I also did a “big” grocery shopping this weekend, stocked up on pasta and canned goods and got my supply of beans all organized. I also ordered a few varieties that I’ve run out of, flageolet, cannelini, marrow and some Santa Marias from Steve at Rancho Gordo. While it might seem odd to order a staple like beans online, and while I considered the 69 cent bag of beans in the grocery store, I like Steve, and his beans are so much better — really — fresh, delicious, gorgeous, that I went online and placed a little order. They’ll last me all winter. I managed to resist going crazy in the pasta aisle this time — whenever I get nervous about the state of the world, impending financial meltdown, scary election, the Farmer’s Almanac saying it’s going to be really really cold, I find myself in the 2-for-1 Barilla aisle buying pasta. My brother used to tease me when he’d come home and find the pantry full of blue boxes, “feeling anxious, are we?” he’d ask. I have so much pasta in there that even in my current state of existential wobbliness, I resisted the siren song of dried pasta. It’s cheap. It keeps forever. If you really get stuck, say like in graduate school when sometimes it was a week or so at the end of the month when you were living off your change jar, well, you can always survive on pasta: pasta with garlic and oil, pasta with a can of tomatoes and an onion, pasta with butter and cheese.

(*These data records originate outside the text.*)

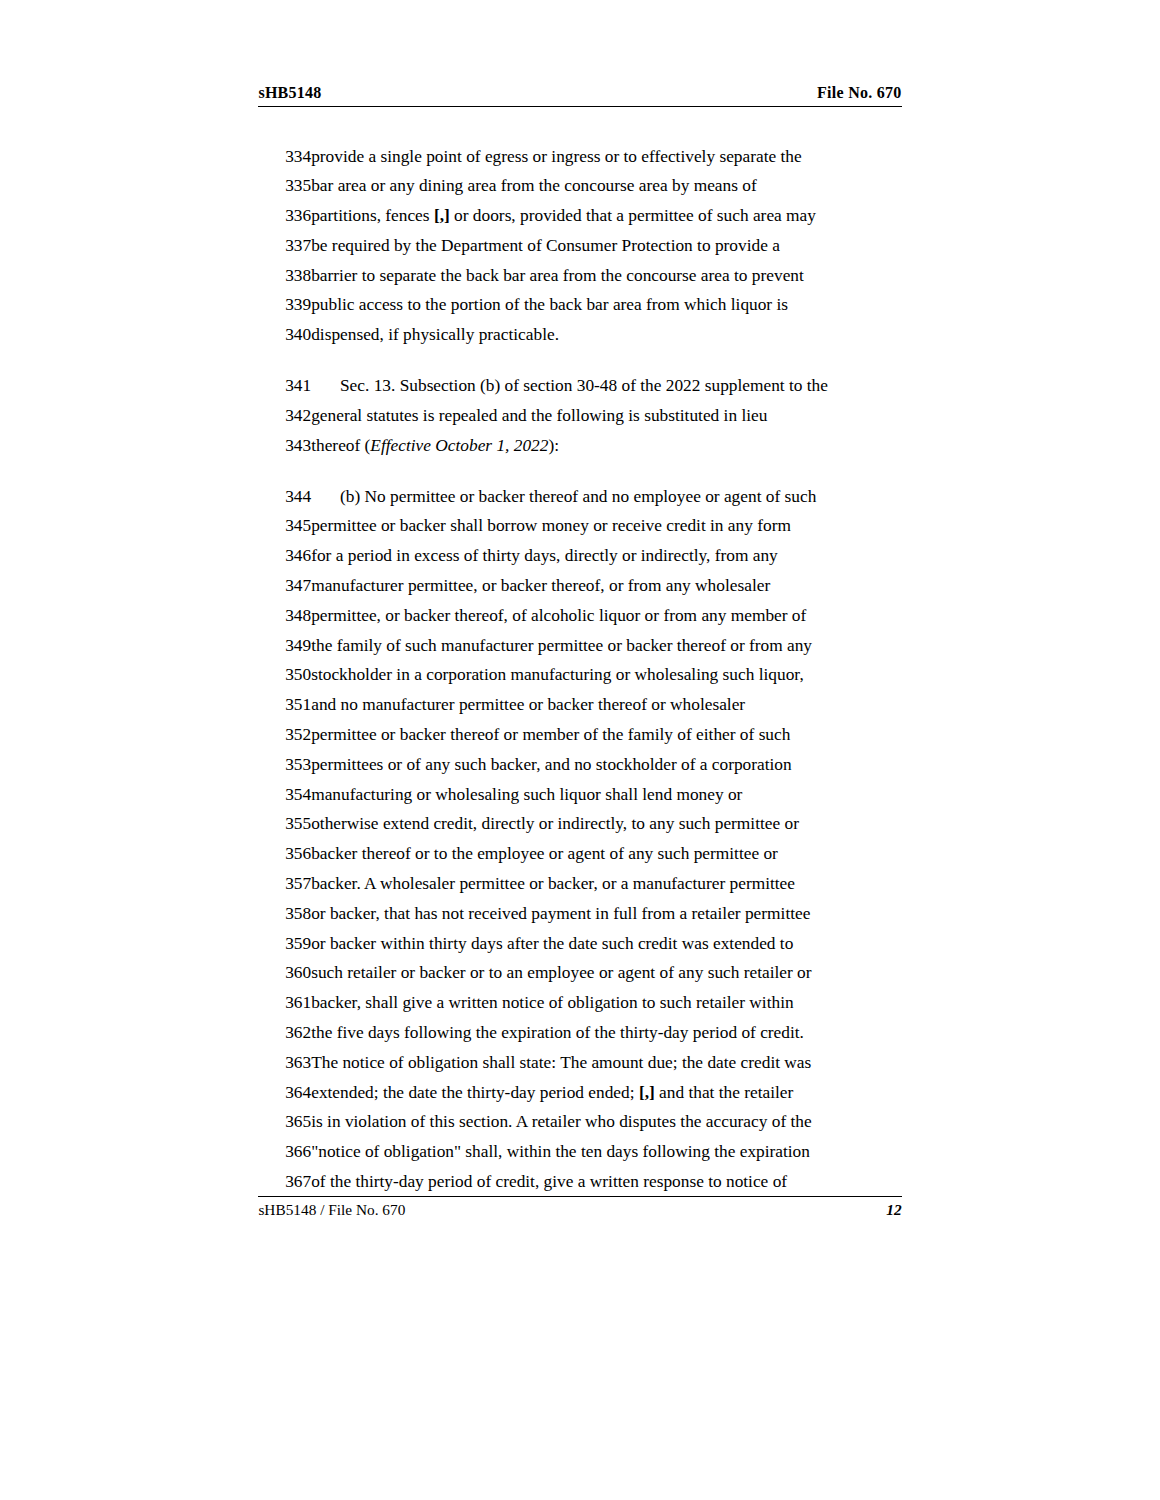sHB5148 File No. 670
| 334 | provide a single point of egress or ingress or to effectively separate the |
| 335 | bar area or any dining area from the concourse area by means of |
| 336 | partitions, fences [,] or doors, provided that a permittee of such area may |
| 337 | be required by the Department of Consumer Protection to provide a |
| 338 | barrier to separate the back bar area from the concourse area to prevent |
| 339 | public access to the portion of the back bar area from which liquor is |
| 340 | dispensed, if physically practicable. |
| 341 | Sec. 13. Subsection (b) of section 30-48 of the 2022 supplement to the |
| 342 | general statutes is repealed and the following is substituted in lieu |
| 343 | thereof ( Effective October 1, 2022 ): |
| 344 | (b) No permittee or backer thereof and no employee or agent of such |
| 345 | permittee or backer shall borrow money or receive credit in any form |
| 346 | for a period in excess of thirty days, directly or indirectly, from any |
| 347 | manufacturer permittee, or backer thereof, or from any wholesaler |
| 348 | permittee, or backer thereof, of alcoholic liquor or from any member of |
| 349 | the family of such manufacturer permittee or backer thereof or from any |
| 350 | stockholder in a corporation manufacturing or wholesaling such liquor, |
| 351 | and no manufacturer permittee or backer thereof or wholesaler |
| 352 | permittee or backer thereof or member of the family of either of such |
| 353 | permittees or of any such backer, and no stockholder of a corporation |
| 354 | manufacturing or wholesaling such liquor shall lend money or |
| 355 | otherwise extend credit, directly or indirectly, to any such permittee or |
| 356 | backer thereof or to the employee or agent of any such permittee or |
| 357 | backer. A wholesaler permittee or backer, or a manufacturer permittee |
| 358 | or backer, that has not received payment in full from a retailer permittee |
| 359 | or backer within thirty days after the date such credit was extended to |
| 360 | such retailer or backer or to an employee or agent of any such retailer or |
| 361 | backer, shall give a written notice of obligation to such retailer within |
| 362 | the five days following the expiration of the thirty-day period of credit. |
| 363 | The notice of obligation shall state: The amount due; the date credit was |
| 364 | extended; the date the thirty-day period ended ; [,] and that the retailer |
| 365 | is in violation of this section. A retailer who disputes the accuracy of the |
| 366 | "notice of obligation" shall, within the ten days following the expiration |
| 367 | of the thirty-day period of credit, give a written response to notice of |
sHB5148 / File No. 670 12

And because we all live with our windows open all summer, the big cleaning of the year is not in the spring, but in the fall. It’s windy here, and dusty, so when the time comes to close the windows there is often a thin layer of dirt on everything — baseboards, windowsills, the corners where the vaccuum doesn’t quite reach. It was one of those weekends. I cleaned. I re-organized my closet. I slow-cooked. I organized the pantry. If by some strange chance all roads into Livingston are shut down this winter, I can survive out of my pantry. I’m ready.